Windenergie is booming business en ook Nederland grijpt zijn kansen. Zo verschijnt in 2019 voor de Zeeuwse kust Borssele, het grootste windmolenpark ter wereld. De naam doet mij vooral denken aan een heel ander energietijdperk. Tegelijkertijd staat dit park momenteel te boek als het goedkoopst te realiseren windpark. Met prijzen zo laag als 5,45 cent per kilowattuur verwacht een opgetogen demissionair minister Kamp dat het tweede deel van dit windpark 7,5 jaar na aanleg al geen subsidie meer nodig heeft. Het geeft aan dat duurzame energie – niet alleen wind- overigens, maar ook zonne-energie – na jarenlange mega-investeringen een betaalbaar plateau aan het bereiken is.
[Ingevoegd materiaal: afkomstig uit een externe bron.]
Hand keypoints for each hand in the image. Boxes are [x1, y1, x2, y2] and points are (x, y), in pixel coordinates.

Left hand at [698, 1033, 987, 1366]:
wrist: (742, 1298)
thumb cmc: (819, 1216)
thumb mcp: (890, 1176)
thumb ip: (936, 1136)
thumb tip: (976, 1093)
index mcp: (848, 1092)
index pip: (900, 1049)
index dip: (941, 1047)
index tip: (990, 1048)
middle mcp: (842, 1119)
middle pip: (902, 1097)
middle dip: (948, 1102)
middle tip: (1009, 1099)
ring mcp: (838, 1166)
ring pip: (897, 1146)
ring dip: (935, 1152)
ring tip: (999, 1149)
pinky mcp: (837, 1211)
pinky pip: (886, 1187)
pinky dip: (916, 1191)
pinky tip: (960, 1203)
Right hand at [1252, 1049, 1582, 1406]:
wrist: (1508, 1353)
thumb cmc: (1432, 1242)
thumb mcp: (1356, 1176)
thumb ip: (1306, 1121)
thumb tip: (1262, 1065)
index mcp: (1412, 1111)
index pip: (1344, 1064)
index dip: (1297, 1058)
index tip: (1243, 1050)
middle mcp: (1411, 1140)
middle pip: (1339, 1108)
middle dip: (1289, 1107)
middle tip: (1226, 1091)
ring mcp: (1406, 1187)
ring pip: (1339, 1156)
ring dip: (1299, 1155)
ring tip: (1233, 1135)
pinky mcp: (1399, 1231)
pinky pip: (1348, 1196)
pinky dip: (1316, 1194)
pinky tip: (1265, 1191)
Maar daarmee dringt ook de tijd voor de vraag: wat te doen met dit hevig fluctuerende energie-aanbod? Al jarenlang spant waterstof de kroon als belofte, zelfs Shell noemt het ‘veelbelovend’. Dat is niet onlogisch als je bedenkt dat het Haber-Bosch-proces al sinds jaar en dag syngas oplevert – een mengsel van H2 en CO – en ook bij het kraken van aardolie H2 benut wordt. Maar, zoals Wiebren de Jong in zijn interview opmerkt (zie interview ‘Bruggen bouwen op elke schaal’ in deze editie), is er nog steeds geen goede infrastructuur voor waterstofopslag en -distributie. De stof mag dan wel de grootste energiedichtheid hebben per kilo, maar zie die kilo maar eens netjes te verpakken.
Het is daarmee aanlokkelijk om die energie op te slaan in een ander, makkelijker te verhandelen molecuul. Opties die voorbijkomen zijn onder meer methanol, ammoniak, mierenzuur en koolstofdioxide. Aan die laatste optie besteedt dit C2W ruimschoots aandacht, misschien wel juist omdat je er relatief weinig over hoort. CO2 is natuurlijk ruimschoots beschikbaar, maar je moet het nog wel in werkbare vorm in handen krijgen (zie hetzelfde interview en het artikel ‘Dragers voor waterstof gezocht’). En ook mag van hogerhand de impuls om iets anders te doen met CO2 dan uitstoten niet ontbreken om dit proces echt op gang te krijgen.
En waarom H2 en CO2 niet combineren tot mierenzuur? Dat is een bekende bouwsteen voor de chemische industrie en ook te gebruiken als brandstof. Zo hoopt Team Fast, bestaande uit studenten van de TU/e, deze zomer een bus te lanceren die op mierenzuur rijdt. Ik ben benieuwd of het voor dit doel loont om waterstof eerst om te zetten in mierenzuur. Volgens het team, zo schrijft NRC, is het zeker de moeite waard. Voorlopig houd ik alle opties nog open.